Lúcia Leite reconhece-lhe "bondade, a combatividade". "Está de alma e coração" nesta luta, afirma. E isso transparece para a mesa de negociações. É "muito firme nas convicções, teimoso" e, às vezes, "muito inflexível num primeiro momento, mas depois acaba por cair em si".
"Não tenho dúvidas que moverá todos os esforços para atingir o seu objetivo, defender os enfermeiros", assume Lúcia Leite. Nunca pensou, porém que o colega iniciasse uma greve de fome. "Fiquei surpreendida com esta atitude. Já lhe manifestei a minha solidariedade e tomara que tenha resultados", diz, com expectativa.
A sindicalista duvida, no entanto, que este seja o caminho mais certo, mas apoia a "iniciativa individual na defesa dos enfermeiros". "É de enaltecer", elogia sobre esta posição extremada "de quem não encontra alternativa" para responder à "opressão" que a classe está a viver ao "colocar em causa a sua própria vida".

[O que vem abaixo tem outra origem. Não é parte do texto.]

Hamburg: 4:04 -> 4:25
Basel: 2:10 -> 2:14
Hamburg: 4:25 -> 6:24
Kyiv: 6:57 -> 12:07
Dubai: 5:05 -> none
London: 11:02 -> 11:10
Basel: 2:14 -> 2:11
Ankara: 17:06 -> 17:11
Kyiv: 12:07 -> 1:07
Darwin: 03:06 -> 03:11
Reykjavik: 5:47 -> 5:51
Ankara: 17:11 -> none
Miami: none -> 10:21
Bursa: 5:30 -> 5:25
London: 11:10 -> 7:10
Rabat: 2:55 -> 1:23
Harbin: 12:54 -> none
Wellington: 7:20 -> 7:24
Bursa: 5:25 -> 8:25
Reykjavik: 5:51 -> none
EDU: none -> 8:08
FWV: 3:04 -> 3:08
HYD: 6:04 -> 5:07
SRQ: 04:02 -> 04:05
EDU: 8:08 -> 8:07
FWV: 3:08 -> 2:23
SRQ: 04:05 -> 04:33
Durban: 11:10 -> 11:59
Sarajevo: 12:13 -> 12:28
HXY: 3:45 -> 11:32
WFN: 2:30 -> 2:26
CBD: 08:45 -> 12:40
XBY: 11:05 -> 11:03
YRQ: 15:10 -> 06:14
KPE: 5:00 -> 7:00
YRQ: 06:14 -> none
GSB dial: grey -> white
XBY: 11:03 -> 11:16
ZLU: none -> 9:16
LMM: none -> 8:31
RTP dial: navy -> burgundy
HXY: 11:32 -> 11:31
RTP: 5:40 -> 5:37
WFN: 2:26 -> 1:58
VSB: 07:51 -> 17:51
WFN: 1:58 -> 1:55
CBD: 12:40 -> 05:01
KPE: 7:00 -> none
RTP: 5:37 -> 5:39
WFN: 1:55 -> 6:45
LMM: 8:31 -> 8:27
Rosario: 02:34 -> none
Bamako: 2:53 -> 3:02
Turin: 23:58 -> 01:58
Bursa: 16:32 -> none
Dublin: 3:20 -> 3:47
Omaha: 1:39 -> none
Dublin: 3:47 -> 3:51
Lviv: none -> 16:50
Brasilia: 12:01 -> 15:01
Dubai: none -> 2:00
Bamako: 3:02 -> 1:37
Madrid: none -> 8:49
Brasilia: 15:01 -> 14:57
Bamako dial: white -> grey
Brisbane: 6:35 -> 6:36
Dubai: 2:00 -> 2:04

E como está a família de Carlos Ramalho a viver esta opção pela greve de fome? A apoiar, conta Vanda Gouveia. "Do que eu falei com ele, houve, inicialmente um choque, mas entendem também".
Longe das mesas de negociação, Lúcia Leite reconhece-lhe também o alentejano que gosta de desfrutar de uma boa refeição. "É um bom garfo. Acho que ele se meteu num caminho estreito, não prescinde da sua refeição e, portanto, é um alentejano genuíno nesse aspeto".
Conviver e partilhar momentos com os amigos à mesa "é um dos seus maiores prazeres", acrescenta Ulisses Rolim. "É a pior decisão que ele podia ter tomado porque é um bom garfo. É daqueles que acredita que uma boa conversa e uma boa partilha com os amigos é feita à volta da mesa, portanto isto foi uma decisão muito radical".
Uma atitude extremada de Carlos Ramalho que resulta "de um acumular de situações que foi sentindo na prática dos cuidados de saúde". "Ele está na linha da frente. Está no terreno, não é homem de gabinete", sintetiza Vanda Veiga. E, em tom de desabafo, diz: "já estamos um bocado cansados, são muitos anos de luta".
Decidiu por ele entrar em greve de fome, "não foi empurrado nem incentivado por ninguém", sublinha a enfermeira. "Tenho a expectativa que os governantes tenham percebido que alimentaram demasiado este conflito e que se calhar existiram ali situações em que não estiveram bem. Ainda vão a tempo de mudar alguma coisa."